Thanks to director Terence Fisher, filmmaker Jack Asher and production designer Bernard Robinson, The Bogs has a beautiful atmosphere, the interiors are bathed in pure, rich colours, the mystery lingers. Cushing is as big as Holmes, Lee is as big as Baskerville. And then there’s the excellent evaluation of James Bernard. One of the best watches in Hammer. The horror trap

Hammer applied his usual values of sumptuous production to this Holmes effort, infusing the unfortunately claustrophobic setting (the film was shot in a suburban studio that was actually a big house) with precise historical details and creating an unforgettable scary swamp. The film is a bit of a disappointment, but the colour and production values cross him, as do the performances of Cushing and Lee. tv guide.

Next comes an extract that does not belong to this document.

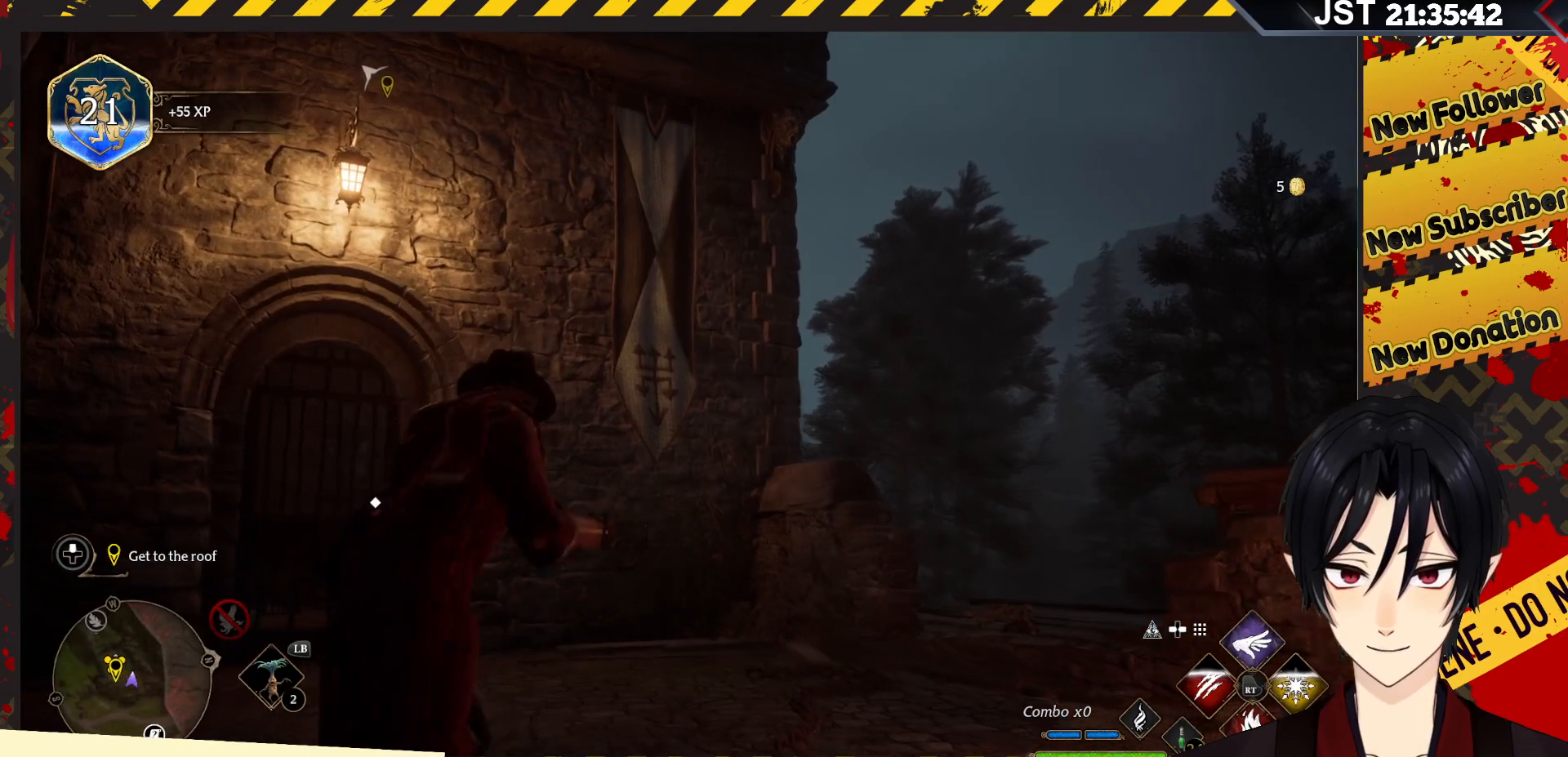
{"buttons": [], "left_stick": "up", "right_stick": "down-left", "events": [[400, "right_stick", "down-left"]]}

The actors and characters:

Peter Cushing… Sherlock Holmes
Andre Morel… Dr. Watson (as Andre Morel)
Christopher Lee… Sir Henry Baskerville
Marla Lundy… Cécile
David Oxley… Sir Hugo
Francis de Wolfe… Dr. Mortimer
Miles Malleson… Bishop
Ewan Solon … Stapleton
John Le Mesurier… Barrymore
Helen Goss… Mrs. Barrymore
Sam Kidd… Perkins
Michael Hawkins… Lord Caphill
Judy means… Jack
Michael Mulcaster…
The convicted David Birks… Servant of God Elizabeth… Ms. Goodlippe (not accredited)
Ian Huisson … Lord Kingsblood (not credited)

Shooting locations:

Bray Studios, Down Place, Oakley Green, Berkshire, England (Studio)
Chobham Common, Surrey, England
Frensham Ponds, Farnham, Surrey, England

Recording data :

13. September 1958 – 31. October 1958

Technical details :

87 min
Technical Colour
Aspect Ratio : 1.66 : 1
Audio : Mono (RCA audio recording)

Liberation:

BIG BRITAIN: The first one was on the 28th. March at the London Pavilion, with a wider exit on the 4th. May 1959.